* **Work instructions**: Find and copy each line of the records where the string "index" shows up.

* **Exercise materials**:
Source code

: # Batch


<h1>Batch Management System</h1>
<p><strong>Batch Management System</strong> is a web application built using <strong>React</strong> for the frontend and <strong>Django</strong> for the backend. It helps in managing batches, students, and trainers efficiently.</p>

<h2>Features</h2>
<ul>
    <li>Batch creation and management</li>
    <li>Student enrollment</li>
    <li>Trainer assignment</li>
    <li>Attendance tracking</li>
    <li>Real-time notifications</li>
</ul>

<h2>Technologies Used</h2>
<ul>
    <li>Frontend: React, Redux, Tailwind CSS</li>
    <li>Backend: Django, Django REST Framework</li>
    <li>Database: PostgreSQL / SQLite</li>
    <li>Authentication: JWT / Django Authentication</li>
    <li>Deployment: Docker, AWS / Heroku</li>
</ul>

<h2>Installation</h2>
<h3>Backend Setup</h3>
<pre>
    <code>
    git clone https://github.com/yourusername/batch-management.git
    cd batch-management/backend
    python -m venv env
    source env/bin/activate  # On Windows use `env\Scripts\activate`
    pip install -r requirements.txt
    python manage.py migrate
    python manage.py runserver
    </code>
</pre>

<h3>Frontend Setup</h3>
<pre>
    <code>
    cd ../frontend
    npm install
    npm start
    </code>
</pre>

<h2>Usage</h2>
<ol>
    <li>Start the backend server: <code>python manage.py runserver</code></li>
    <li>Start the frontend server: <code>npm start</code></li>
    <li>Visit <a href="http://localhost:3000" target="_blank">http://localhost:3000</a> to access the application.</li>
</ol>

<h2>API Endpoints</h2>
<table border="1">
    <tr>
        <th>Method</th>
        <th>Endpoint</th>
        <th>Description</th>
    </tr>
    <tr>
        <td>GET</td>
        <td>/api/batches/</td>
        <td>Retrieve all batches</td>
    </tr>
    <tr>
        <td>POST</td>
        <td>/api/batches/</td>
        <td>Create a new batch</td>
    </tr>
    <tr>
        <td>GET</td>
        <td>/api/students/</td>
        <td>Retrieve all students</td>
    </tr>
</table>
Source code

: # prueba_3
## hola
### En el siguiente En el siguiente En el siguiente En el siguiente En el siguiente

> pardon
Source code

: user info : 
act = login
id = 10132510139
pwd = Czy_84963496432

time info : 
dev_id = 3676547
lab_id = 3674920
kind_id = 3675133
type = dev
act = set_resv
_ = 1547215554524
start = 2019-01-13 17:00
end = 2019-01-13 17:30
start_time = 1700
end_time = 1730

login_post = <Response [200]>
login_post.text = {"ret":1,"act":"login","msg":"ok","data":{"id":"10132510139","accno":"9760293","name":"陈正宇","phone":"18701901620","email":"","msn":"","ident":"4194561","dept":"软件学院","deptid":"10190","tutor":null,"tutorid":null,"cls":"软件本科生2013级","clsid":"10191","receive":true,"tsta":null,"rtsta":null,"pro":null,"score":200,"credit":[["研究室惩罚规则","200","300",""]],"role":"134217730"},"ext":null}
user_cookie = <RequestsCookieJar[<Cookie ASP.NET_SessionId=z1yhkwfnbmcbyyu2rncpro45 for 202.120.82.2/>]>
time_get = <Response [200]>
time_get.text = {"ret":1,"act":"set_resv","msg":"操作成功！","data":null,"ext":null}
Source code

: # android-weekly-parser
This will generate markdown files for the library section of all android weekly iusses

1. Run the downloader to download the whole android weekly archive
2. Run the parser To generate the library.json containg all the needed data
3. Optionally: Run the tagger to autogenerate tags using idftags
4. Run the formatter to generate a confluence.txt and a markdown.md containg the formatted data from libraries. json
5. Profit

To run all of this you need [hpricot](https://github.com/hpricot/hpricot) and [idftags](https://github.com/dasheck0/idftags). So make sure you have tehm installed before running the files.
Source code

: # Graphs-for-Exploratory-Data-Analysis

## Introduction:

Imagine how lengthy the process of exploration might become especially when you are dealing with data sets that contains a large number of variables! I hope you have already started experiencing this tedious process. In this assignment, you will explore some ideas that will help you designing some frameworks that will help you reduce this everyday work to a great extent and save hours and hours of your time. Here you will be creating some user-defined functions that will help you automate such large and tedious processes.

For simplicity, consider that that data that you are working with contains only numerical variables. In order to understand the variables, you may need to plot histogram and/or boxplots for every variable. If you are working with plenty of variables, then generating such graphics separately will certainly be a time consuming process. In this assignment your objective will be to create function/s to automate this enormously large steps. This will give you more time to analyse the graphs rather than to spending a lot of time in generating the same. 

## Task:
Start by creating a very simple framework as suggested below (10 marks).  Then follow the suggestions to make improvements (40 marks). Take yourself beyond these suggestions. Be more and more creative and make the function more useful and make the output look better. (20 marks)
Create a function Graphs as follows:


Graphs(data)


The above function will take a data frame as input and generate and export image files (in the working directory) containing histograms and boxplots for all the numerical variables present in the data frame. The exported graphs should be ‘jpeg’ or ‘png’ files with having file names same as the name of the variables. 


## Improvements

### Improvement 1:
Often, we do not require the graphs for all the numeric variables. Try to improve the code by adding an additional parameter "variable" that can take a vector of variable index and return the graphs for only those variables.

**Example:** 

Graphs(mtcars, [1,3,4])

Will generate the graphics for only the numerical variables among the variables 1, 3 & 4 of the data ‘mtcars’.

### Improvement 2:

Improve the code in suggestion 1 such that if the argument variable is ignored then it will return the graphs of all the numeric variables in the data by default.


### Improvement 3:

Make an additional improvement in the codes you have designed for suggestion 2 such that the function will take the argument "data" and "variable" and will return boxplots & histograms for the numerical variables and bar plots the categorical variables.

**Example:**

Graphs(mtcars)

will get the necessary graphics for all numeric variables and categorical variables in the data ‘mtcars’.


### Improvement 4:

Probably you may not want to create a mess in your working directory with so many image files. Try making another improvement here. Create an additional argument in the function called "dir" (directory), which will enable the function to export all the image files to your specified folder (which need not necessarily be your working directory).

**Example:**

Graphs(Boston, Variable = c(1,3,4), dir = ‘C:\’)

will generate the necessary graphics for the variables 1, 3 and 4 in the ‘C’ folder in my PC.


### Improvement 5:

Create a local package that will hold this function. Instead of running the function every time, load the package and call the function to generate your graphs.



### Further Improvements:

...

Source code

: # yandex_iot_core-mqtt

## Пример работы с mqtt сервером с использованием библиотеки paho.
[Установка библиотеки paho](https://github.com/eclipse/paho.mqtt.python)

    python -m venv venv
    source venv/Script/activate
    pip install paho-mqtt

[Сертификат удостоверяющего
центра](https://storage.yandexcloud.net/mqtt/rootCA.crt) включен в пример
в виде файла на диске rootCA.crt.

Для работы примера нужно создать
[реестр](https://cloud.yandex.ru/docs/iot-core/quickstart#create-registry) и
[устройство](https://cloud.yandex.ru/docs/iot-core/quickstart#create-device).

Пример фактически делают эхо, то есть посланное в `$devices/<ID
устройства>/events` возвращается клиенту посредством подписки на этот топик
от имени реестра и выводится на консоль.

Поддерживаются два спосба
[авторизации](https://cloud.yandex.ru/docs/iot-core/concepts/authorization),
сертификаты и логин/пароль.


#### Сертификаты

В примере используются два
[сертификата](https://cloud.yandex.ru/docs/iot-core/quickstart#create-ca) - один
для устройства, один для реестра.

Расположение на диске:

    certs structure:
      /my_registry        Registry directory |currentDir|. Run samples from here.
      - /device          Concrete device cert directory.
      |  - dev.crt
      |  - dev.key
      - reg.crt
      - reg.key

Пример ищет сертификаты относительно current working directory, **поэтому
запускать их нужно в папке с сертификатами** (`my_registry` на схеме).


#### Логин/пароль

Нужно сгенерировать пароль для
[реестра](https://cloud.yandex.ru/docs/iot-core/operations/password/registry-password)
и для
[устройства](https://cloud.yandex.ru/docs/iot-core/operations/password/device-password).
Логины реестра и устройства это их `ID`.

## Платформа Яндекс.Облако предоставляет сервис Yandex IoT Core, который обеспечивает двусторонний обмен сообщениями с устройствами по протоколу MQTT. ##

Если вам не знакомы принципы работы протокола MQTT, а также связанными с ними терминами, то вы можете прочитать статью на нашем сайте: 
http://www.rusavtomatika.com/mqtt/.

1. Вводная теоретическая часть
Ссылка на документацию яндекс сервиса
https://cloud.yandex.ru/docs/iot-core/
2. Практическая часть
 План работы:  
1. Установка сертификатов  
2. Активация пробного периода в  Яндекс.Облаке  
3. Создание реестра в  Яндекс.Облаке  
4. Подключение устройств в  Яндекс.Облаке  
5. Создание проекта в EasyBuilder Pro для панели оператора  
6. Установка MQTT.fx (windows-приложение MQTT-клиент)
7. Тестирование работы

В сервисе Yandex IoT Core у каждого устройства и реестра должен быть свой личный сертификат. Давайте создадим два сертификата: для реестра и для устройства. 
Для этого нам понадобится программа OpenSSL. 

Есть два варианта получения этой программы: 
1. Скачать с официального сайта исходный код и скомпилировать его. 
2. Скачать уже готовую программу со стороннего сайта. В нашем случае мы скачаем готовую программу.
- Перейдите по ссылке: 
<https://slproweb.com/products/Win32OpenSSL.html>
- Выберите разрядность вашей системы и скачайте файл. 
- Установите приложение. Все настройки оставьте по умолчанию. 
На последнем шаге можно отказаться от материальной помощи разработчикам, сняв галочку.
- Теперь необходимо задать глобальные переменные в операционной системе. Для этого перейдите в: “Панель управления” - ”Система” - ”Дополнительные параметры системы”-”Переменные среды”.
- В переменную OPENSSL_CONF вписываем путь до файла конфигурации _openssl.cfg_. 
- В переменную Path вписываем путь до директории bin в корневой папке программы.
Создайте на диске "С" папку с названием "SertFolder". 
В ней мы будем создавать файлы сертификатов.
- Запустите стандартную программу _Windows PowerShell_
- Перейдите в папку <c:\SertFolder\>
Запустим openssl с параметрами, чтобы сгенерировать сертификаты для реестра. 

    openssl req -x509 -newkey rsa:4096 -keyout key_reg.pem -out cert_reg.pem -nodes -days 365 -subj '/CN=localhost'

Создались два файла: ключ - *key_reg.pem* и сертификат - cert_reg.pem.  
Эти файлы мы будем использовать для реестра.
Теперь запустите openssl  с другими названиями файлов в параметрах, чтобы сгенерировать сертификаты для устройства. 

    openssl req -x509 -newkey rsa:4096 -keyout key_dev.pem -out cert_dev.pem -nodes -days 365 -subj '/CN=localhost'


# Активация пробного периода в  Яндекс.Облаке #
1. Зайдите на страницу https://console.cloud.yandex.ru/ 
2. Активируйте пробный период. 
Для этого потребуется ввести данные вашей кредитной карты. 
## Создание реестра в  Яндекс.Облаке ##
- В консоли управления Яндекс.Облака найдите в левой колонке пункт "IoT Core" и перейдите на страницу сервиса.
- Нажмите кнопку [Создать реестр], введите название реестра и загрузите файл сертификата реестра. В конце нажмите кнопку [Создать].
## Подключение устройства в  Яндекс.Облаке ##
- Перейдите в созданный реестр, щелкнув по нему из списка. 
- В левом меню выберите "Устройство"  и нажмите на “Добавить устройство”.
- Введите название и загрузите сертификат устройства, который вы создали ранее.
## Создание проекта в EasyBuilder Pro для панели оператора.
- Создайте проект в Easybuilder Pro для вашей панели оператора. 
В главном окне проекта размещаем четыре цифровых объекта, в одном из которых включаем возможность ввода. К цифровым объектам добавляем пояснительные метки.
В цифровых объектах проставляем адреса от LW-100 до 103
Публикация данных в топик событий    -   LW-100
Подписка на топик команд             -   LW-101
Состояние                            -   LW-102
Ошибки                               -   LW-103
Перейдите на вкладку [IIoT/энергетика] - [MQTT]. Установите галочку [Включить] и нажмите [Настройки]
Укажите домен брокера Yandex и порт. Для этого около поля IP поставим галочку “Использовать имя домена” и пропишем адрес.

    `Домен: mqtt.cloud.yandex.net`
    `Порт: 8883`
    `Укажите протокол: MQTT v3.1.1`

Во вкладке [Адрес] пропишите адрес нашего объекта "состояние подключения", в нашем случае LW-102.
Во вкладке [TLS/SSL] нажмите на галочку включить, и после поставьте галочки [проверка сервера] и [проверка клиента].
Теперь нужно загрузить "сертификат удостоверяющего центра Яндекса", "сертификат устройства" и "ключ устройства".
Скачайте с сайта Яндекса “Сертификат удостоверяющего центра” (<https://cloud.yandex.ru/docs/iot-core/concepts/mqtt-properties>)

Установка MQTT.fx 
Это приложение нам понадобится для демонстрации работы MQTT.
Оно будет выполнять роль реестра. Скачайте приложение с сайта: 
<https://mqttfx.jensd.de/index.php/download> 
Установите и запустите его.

* **Task result**:
Often, we do not require the graphs for all the numeric variables. Try to improve the code by adding an additional parameter "variable" that can take a vector of variable index and return the graphs for only those variables.
<https://mqttfx.jensd.de/index.php/download> 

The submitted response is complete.